### Texto de la página
^^^^^^^^^^^^^^^^

Maduración emocional y social en adolescentes: ¿cómo se manifiesta?

05 Febrero, 2020
Este artículo ha sido escrito y verificado por la educadora social Natalia Cobos Serrano
La adolescencia es una etapa de la vida en la que los individuos tienen que afrontar la pubertad a la vez que una serie de cambios emocionales y sociales.

La adolescencia es una etapa de cambios, tanto a nivel biológico como a nivel emocional y social. De esta manera, al mismo tiempo que los adolescentes se encuentran inmersos en la búsqueda de su identidad y su lugar en el mundo, tienen que lidiar con todos los cambios físicos de su edad y, en definitiva, lograr una adecuada maduración emocional y social.

“Durante la adolescencia, la persona se enfrenta a nuevos retos relacionados con su formación como hombre o mujer. Tiene por delante una serie de desafíos que ha de superar para convertirse en un ser adulto”.

– Elena Izco-

¿Cuáles son los cambios emocionales y sociales que se producen durante la adolescencia?

Popularmente, se conoce que la rebeldía, los cambios de humor repentinos y el batiburrillo de sentimientos y emociones son frecuentes durante la adolescencia. Incluso, para muchas personas, dicha inestabilidad emocional define por sí sola esta etapa de la vida.

Adolescentes en plena etapa de maduración emocional y social.

A pesar de la sarta de prejuicios que existen en torno a los adolescentes, es cierto que durante este periodo se sufren grandes cambios emocionales. Esto se produce porque, a nivel cognitivo, los adolescentes aún están aprendiendo a identificar sus emociones y, en consecuencia, a expresarlas y gestionarlas.

De este modo, los cambios emocionales más naturales durante la adolescencia consistirían en fuertes cambios en el estado de ánimo, extrema o escasa sensibilidad hacia los demás o hacia uno mismo, así como una baja autoestima.

En lo que respecta a los cambios sociales comunes que se observan durante la adolescencia, los adolescentes tienen la ardua tarea de definir su identidad, lo cual los lleva a probar cosas nuevas de forma constante para definir su propio self.

Ahora bien, aunque la búsqueda de nuevas experiencias y estilos resulta saludable para la formación de la identidad, el cerebro adolescente está en proceso de maduración y no tiene desarrollado aún la corteza prefrontal, que nos advierte de los peligros y las consecuencias de nuestros actos.

^^^^^^^^^^^^^^^^

### Tarea
¿Cómo seguiría el artículo sobre la maduración emocional y social en adolescentes? Retómalo justo después de su última oración y continúa la redacción.

^^^^^^^^^^^^^^^^

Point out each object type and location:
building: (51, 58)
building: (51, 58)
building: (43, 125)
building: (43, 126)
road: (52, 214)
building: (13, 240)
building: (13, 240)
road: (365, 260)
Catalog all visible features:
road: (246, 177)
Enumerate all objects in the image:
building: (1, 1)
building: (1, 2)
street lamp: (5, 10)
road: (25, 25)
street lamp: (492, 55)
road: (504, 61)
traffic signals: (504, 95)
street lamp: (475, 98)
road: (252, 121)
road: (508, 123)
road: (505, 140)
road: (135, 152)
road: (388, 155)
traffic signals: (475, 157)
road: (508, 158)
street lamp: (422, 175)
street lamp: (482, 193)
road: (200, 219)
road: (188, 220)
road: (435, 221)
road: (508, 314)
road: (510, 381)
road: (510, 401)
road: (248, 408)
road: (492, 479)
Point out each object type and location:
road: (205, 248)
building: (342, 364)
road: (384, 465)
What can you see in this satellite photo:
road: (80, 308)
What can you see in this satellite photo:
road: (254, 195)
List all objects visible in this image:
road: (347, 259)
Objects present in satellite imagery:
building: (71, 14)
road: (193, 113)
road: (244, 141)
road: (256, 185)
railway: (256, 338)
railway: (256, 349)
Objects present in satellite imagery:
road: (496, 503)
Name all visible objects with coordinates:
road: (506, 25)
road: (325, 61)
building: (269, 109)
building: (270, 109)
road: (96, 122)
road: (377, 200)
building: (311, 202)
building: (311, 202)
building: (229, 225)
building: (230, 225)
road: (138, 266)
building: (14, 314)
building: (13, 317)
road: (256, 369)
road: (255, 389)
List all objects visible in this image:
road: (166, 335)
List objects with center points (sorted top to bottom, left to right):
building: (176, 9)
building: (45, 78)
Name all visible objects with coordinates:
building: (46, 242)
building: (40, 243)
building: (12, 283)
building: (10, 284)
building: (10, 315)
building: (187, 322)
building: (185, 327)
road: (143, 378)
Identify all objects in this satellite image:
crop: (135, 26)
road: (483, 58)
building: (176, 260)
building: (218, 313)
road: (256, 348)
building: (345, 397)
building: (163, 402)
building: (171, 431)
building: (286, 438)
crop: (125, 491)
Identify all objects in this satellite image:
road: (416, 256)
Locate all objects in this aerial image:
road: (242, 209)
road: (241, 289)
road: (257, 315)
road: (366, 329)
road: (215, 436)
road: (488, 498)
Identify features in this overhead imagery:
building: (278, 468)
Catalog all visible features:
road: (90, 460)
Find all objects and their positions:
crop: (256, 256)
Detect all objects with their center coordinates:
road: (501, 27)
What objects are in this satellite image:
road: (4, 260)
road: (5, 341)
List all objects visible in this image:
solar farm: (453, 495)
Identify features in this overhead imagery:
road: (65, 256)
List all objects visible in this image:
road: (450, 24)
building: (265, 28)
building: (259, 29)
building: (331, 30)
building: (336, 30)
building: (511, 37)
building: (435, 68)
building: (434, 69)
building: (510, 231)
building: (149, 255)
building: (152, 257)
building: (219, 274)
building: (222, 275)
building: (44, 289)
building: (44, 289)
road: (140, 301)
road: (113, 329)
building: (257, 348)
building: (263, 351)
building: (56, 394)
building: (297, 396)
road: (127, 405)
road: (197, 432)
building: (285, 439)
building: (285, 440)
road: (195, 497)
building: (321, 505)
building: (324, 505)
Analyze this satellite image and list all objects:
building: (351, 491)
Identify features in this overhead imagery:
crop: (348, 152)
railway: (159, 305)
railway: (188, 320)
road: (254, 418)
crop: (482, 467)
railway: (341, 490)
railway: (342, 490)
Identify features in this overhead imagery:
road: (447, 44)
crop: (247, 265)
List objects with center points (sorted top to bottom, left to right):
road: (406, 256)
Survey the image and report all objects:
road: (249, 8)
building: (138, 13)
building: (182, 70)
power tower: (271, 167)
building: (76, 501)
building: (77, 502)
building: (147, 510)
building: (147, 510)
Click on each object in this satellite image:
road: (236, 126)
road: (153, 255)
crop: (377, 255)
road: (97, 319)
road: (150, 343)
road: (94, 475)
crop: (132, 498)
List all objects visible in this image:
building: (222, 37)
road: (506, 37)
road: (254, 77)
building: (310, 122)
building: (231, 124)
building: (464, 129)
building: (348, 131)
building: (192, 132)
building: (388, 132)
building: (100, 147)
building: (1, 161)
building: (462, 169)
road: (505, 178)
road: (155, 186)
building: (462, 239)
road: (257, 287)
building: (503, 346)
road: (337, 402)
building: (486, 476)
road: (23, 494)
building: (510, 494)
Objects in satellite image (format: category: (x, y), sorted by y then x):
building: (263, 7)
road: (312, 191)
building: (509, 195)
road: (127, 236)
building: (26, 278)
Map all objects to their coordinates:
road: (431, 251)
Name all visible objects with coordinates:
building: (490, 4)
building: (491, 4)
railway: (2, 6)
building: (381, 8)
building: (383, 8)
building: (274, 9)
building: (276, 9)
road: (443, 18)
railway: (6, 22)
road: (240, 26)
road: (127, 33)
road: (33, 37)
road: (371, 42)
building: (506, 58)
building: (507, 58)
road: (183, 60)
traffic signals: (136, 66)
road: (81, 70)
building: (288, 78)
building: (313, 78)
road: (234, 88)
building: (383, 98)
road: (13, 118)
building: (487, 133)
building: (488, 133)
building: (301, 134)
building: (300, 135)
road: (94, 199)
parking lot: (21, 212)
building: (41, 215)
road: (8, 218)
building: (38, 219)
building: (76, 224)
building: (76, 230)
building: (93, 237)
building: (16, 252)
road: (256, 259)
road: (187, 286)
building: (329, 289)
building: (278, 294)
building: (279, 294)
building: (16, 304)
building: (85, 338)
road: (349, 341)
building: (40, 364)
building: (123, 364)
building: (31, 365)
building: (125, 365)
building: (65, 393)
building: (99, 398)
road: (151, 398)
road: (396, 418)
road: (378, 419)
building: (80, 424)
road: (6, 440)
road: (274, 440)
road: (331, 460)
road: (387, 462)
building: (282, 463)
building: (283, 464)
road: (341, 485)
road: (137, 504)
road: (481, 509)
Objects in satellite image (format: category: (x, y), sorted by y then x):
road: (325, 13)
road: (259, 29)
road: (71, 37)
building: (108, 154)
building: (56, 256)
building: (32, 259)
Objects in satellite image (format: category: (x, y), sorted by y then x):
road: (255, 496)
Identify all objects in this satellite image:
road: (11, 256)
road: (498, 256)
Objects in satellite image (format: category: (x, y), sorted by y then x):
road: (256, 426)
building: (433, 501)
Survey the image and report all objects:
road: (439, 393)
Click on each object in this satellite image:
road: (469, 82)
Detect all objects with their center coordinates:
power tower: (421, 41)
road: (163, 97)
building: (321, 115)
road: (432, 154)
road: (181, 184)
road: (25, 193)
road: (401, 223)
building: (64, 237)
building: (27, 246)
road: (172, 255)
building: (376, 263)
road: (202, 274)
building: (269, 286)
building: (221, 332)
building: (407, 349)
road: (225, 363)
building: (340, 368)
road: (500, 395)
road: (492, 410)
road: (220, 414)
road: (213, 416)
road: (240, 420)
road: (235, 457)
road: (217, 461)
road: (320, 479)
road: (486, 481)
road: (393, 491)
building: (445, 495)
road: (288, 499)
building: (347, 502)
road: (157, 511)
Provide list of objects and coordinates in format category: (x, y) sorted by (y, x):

^^^^^^^^^^^^^^^^

### Resultado del ejercicio
Igualmente, durante esta etapa, las chicas y los chicos comienzan a tomar consciencia de la importancia de los valores, así como de los derechos y deberes humanos y los ideales sociales. A su vez, los adolescentes empiezan a valorar sus relaciones de forma diferente y la familia pasa a un segundo plano, destronada por el grupo de iguales, que ahora ejerce una gran influencia sobre el adolescente.

Chicas adolescentes vestidas a la moda.

¿Cómo lidiar con la maduración emocional y social de los adolescentes?

Aunque nos parezca una etapa difícil de gestionar, los padres y los educadores tenemos el importante papel de comprender y apoyar a los adolescentes en todos los cambios y necesidades que van a experimentar. No obstante, tal y como expresa Gerardo Castillo, la adolescencia se vive de manera diferente en cada caso, por lo que el proceso de maduración no es el mismo para todos.

De todos modos, existen muchos aspectos comunes y, en consecuencia, un buen puñado de estrategias para favorecer que los adolescentes maduren y se desarrollen de la forma más saludable posible.

Un ejemplo sería emplear una escucha activa. Especialmente, cuando la chica o el chico adolescente está intentando expresar sus sentimientos.

Para ello, en primer lugar, resulta fundamental abandonar aquello que nos ocupe en ese momento y, posteriormente, escuchar al adolescente desde el respeto y la comprensión. Procura ponerte en su lugar y hablarle desde su perspectiva. Por ejemplo: “parece que estás molesto porque tus amigos no te han avisado para salir esta tarde”.

Otra de las estrategias fundamentales a la hora de lidiar con la maduración de los adolescentes consiste en enfocarse en lo positivo. Aunque el malhumor y los roces se produzcan a diario, es importante no olvidarse de reforzar aquellos aspectos positivos de los adolescentes, lo cual resulta clave para favorecer su desarrollo emocional y social.